The conversion chain is an ordered list of Conversion objects, each node relies on a dictionary to replace segments with target values through longest prefix matching.
Supports advanced scenarios like phrase priority, variant character replacement, and multi-stage composition.
TextDict (.txt) builds dictionaries from tab-delimited plain text; MarisaDict (.ocd2) provides high-performance trie structures; DictGroup can compose multiple dictionaries into a sequential collection.
SerializableDict defines serialization and file loading logic, which command-line tools use to convert between different formats.
API Encapsulation
SimpleConverter (high-level C++ interface) encapsulates Config + Converter, providing various overloads for string, pointer buffer, and partial length conversion.
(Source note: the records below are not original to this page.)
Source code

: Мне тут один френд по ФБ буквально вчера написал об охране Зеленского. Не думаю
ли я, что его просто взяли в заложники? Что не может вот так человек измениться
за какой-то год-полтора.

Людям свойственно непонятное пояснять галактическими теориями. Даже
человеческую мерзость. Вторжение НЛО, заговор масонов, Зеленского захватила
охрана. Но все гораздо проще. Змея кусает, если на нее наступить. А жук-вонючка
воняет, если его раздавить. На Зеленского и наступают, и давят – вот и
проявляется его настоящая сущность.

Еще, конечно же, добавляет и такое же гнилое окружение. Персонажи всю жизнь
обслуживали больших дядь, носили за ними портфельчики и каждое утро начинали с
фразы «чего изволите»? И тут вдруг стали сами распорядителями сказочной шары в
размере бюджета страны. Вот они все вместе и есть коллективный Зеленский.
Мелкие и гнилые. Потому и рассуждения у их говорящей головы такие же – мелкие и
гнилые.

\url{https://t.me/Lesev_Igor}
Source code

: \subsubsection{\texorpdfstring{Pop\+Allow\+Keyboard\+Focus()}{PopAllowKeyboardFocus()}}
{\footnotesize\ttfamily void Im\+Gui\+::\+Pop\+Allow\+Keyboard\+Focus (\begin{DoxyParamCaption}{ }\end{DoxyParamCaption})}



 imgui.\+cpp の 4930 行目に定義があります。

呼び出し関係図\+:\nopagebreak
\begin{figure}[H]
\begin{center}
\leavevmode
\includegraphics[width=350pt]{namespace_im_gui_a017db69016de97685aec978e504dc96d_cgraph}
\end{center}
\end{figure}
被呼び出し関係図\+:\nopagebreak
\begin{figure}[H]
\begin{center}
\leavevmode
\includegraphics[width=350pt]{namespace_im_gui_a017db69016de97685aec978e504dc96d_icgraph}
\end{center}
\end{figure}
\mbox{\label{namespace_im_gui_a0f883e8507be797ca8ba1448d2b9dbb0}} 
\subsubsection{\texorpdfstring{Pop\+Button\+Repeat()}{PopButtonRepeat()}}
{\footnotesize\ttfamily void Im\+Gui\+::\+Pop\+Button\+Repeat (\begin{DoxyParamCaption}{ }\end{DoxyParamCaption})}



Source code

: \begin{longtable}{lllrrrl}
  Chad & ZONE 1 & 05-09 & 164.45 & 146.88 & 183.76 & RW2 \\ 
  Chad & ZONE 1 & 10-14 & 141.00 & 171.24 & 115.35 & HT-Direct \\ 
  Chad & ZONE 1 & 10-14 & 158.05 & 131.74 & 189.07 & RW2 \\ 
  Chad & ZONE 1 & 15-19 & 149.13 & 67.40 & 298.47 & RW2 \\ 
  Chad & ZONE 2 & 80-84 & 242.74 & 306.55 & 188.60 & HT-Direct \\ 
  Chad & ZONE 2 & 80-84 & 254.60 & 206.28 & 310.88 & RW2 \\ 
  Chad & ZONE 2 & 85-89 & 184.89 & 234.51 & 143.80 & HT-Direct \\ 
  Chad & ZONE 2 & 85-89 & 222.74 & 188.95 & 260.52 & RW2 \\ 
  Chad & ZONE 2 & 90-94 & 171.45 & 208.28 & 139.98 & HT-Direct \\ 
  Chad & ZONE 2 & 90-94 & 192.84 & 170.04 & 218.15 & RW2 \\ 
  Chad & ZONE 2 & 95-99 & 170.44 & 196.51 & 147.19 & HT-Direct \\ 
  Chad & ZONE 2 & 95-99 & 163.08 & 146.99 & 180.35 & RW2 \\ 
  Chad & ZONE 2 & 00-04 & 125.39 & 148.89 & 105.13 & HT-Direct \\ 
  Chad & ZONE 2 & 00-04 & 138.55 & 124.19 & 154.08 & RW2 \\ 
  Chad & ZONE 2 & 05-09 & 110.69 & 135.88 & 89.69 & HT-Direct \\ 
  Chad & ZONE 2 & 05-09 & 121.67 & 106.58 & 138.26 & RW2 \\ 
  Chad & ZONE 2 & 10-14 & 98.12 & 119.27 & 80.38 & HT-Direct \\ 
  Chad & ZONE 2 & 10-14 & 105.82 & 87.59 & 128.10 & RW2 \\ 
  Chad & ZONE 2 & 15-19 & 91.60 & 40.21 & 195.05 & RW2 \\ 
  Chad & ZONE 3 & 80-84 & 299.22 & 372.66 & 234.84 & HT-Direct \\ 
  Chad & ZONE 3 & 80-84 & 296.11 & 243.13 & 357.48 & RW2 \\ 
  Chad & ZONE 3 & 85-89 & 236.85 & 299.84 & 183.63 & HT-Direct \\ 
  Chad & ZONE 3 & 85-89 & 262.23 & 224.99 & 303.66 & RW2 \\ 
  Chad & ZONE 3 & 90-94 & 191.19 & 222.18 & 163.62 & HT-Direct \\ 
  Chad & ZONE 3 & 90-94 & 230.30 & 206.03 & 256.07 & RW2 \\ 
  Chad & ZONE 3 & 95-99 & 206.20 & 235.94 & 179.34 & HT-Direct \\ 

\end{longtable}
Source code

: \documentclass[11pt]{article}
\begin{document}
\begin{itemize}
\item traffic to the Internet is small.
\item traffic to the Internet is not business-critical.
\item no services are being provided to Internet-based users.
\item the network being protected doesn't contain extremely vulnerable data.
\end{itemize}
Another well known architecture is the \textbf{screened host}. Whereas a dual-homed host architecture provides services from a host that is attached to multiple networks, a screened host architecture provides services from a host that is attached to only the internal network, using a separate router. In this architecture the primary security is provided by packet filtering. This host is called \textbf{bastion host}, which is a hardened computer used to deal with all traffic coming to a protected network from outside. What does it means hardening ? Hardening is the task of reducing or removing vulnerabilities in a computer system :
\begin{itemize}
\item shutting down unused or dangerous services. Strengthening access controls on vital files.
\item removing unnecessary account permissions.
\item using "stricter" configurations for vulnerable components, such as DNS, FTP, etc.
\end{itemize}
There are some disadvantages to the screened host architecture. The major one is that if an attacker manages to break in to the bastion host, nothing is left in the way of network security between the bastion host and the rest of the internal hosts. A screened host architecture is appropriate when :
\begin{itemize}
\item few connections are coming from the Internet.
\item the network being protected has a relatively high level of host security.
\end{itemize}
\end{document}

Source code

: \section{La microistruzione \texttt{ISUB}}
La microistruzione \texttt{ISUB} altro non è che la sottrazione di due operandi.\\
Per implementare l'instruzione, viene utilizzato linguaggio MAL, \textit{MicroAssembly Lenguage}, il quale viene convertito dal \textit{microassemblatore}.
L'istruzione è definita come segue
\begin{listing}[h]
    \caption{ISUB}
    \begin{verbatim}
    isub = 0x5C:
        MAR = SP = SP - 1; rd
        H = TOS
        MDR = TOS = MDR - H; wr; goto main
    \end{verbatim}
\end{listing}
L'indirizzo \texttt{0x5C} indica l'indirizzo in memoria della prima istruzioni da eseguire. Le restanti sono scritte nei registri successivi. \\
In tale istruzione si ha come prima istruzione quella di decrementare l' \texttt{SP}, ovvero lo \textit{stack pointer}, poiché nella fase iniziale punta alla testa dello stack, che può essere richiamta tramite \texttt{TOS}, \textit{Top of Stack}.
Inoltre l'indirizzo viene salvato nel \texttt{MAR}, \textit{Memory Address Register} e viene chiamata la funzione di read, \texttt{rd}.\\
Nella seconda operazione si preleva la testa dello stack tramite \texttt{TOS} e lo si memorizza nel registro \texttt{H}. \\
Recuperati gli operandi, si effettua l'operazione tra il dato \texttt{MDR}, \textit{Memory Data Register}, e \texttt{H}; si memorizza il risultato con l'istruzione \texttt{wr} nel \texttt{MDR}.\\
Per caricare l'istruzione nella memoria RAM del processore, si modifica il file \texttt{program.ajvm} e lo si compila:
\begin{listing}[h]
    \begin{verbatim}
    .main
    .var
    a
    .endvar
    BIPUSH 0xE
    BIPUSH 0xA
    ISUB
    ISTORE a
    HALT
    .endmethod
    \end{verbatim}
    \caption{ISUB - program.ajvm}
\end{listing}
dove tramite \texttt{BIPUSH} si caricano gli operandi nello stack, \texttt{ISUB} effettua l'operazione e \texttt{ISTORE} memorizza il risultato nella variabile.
The command-line program opencc (src/tools/CommandLine.cpp) demonstrates batch conversion, stream reading, auto-flushing, and same-file input/output handling.
Dictionary
Interface
Dict: Declares Match and related functions.
SerializableDict: Declares dictionary serialization and deserialization functions.
Implementations
TextDict: Tabular separated dictionary format.
BinaryDict: Stores keys and values in binary format. For serialization only.
DartsDict: Double-array trie (.ocd).
MarisaDict: Marisa trie (.ocd2).
DictGroup: A wrap of a group of dictionaries. Iterates one by one until a match.